The last week or so, I've struggled to really have a solid quiet time. Don't get me wrong, I've met with the Lord. But each day, I would walk away feeling like our time together was rushed or I'd turned it into a to-do list. And then I got sick. And I struggled to be content. Something about sickness tends to make me want my mom, my normal life, my home. BUT...God has used me being sick and my weakness due to that for His glory, as He usually does.

The past couple of days, my quiet times have been INCREDIBLE, y'all. Like can't-get-enough, want-to-spend-the-whole-day-just-resting-at-God's-feet, overwhelmed-by-His-love good. And that's not because of me or anything I'm doing. On top of that, He has been so faithful in my classes. I'm going to be really honest and confess that I haven't been wild about teaching this week. I mean, come on...what sick person wants to stand in front of a group of people for an hour and a half and be engaging? Not me. In the times that I've had a crummy attitude, when I've considered cutting class short, on the days where I just wanted to stay in bed -- He showed up and made His name known. Christ is constantly reming me that He is the reason -- the reason why I'm here, the reason we have life, the reason for hope -- and that it's all about Him, in the sweetest way possible.

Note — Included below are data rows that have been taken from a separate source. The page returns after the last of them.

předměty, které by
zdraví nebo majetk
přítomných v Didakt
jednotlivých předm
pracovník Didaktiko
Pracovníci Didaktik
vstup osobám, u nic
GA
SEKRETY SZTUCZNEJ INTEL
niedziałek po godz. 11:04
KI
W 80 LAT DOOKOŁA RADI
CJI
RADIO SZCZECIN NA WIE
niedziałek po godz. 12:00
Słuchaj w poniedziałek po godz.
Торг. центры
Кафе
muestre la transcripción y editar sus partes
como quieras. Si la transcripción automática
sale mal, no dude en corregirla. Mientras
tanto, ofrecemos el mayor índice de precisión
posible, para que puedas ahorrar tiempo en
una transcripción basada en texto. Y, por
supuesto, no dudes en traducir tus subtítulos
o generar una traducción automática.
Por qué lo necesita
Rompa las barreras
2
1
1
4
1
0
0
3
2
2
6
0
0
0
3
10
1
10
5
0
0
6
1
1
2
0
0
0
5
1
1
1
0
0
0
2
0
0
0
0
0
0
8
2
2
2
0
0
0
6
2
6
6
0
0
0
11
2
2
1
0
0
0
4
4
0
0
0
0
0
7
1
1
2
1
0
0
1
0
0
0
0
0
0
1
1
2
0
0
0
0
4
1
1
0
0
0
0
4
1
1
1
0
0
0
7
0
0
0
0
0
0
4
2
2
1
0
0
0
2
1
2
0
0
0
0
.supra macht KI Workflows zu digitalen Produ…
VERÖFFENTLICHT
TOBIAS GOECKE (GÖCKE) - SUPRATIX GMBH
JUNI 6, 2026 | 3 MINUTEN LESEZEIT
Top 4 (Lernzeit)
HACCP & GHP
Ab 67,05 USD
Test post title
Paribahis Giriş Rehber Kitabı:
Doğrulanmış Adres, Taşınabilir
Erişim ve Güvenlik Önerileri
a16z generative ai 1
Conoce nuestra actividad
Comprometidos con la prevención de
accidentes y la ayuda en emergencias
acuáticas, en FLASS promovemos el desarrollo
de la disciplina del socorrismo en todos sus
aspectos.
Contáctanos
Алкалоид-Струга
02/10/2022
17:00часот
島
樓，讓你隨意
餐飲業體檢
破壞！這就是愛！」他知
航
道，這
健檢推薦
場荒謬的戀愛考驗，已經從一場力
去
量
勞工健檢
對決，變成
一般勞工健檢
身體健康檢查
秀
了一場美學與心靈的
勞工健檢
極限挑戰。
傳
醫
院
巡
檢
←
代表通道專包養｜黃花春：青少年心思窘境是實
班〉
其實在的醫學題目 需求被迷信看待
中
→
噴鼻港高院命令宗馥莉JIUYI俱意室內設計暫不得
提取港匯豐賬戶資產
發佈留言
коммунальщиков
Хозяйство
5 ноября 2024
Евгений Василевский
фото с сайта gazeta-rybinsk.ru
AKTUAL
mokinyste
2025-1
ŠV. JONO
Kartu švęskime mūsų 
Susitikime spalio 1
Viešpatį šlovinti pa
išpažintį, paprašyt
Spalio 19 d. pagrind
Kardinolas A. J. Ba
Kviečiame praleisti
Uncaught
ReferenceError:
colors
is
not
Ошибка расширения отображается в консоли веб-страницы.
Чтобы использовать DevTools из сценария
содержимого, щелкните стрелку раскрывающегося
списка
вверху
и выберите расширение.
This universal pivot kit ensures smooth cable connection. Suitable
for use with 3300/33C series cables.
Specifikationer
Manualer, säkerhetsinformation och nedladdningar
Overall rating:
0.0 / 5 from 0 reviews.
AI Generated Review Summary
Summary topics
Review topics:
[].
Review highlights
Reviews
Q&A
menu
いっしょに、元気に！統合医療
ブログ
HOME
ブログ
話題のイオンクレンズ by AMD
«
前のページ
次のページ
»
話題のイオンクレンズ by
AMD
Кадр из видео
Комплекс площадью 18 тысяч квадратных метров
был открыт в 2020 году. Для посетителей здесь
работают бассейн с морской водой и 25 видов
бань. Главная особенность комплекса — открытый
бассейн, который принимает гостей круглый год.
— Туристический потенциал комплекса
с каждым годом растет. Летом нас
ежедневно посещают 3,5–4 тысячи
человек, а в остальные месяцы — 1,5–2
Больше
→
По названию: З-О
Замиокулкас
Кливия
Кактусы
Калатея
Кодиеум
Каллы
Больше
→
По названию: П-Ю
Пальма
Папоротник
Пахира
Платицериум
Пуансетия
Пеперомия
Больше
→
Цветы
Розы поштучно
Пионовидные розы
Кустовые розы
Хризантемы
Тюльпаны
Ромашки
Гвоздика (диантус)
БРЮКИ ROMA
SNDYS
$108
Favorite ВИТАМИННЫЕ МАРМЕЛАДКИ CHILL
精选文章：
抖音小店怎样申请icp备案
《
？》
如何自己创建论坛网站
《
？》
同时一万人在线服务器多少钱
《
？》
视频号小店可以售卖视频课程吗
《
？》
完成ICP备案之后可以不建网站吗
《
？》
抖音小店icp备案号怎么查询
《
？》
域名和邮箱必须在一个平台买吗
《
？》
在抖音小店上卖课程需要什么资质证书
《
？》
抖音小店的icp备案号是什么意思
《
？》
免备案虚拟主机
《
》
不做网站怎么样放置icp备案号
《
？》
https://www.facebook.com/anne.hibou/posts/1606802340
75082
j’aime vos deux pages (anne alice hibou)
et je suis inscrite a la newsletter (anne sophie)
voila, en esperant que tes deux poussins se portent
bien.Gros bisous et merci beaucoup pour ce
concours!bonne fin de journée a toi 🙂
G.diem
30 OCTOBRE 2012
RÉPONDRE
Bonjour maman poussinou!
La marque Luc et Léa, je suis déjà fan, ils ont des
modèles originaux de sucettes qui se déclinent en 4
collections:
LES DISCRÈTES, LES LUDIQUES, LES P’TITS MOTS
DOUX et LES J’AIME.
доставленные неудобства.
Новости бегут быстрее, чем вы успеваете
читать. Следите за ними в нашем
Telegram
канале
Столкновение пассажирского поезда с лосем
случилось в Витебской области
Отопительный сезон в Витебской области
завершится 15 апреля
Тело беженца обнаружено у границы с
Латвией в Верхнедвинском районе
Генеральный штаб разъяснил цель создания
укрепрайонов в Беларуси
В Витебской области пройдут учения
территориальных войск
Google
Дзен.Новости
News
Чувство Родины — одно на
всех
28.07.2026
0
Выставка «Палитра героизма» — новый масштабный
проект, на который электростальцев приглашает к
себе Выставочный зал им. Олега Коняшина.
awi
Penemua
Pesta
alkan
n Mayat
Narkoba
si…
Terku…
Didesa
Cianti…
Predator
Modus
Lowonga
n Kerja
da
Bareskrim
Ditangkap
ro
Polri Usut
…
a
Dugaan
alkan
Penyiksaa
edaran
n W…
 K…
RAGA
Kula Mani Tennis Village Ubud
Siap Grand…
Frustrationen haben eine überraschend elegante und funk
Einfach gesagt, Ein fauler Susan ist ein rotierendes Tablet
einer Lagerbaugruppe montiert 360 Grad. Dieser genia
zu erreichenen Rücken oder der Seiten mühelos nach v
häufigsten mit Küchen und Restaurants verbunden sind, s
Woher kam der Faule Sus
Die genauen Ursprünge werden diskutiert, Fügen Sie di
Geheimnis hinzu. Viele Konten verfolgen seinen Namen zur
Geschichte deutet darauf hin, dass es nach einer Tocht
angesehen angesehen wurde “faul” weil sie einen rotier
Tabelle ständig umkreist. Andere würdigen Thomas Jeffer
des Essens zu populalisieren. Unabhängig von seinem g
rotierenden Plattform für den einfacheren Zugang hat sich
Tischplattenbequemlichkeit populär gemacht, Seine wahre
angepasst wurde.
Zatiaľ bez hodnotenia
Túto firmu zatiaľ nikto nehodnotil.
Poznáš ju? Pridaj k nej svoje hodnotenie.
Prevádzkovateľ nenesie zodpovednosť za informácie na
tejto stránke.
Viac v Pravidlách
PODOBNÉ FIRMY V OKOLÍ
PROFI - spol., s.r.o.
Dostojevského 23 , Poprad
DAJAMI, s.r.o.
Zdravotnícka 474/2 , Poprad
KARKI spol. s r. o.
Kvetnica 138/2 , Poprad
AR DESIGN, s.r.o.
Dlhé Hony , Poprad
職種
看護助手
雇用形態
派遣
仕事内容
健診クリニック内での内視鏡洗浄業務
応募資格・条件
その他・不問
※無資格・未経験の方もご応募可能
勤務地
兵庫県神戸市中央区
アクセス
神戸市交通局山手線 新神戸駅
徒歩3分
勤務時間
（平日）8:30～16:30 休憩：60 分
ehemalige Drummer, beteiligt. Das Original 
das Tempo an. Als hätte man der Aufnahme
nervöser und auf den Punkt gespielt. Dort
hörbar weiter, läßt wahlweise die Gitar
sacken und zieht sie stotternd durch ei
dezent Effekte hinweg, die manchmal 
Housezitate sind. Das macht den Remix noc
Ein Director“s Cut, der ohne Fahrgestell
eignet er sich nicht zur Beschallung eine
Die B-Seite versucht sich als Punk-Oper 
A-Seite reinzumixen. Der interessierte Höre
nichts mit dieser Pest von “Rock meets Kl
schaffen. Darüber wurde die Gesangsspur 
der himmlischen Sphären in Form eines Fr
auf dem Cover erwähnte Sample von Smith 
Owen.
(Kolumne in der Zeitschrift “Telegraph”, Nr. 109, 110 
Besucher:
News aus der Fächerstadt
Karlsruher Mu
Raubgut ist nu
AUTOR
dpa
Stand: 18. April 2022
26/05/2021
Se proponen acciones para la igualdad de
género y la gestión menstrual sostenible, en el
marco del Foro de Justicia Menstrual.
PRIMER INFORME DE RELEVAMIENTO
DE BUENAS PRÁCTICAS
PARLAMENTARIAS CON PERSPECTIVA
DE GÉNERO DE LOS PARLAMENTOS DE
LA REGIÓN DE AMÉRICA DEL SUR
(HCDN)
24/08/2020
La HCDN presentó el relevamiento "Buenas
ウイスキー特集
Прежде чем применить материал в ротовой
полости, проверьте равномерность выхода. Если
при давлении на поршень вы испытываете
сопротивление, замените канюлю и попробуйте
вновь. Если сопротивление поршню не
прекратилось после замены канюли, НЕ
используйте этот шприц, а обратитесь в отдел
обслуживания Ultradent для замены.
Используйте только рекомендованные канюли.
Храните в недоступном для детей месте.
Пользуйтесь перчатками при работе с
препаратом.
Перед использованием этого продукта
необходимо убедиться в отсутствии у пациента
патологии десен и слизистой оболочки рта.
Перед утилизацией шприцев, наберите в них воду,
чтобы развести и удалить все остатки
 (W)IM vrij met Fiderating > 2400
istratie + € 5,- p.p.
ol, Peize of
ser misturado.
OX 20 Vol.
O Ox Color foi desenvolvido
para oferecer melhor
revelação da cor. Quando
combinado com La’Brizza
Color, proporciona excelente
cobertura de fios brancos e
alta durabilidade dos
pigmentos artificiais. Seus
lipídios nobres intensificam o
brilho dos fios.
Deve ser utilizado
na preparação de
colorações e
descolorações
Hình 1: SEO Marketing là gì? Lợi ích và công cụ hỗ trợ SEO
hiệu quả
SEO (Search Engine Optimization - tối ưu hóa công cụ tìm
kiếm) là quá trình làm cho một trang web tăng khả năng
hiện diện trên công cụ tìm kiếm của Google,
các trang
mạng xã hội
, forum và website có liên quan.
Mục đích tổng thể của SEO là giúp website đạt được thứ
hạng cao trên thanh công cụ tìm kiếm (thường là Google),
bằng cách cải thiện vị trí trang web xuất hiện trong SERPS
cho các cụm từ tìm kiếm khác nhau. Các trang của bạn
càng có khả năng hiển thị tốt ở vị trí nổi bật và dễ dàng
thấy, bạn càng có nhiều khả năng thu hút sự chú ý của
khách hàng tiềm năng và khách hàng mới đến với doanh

So often, I feel like I strive for strength. Like admitting weakness is something to deplore. That being sick, or needing other, or feeling inadequate is something to avoid at all costs. But that's not true. This week, our Father is teaching me that weakness can be a good thing. Because His grace is sufficient. And His power is made perfect in our weakness (2 Corinthians 12:9). Weakness simply proves God's power in us.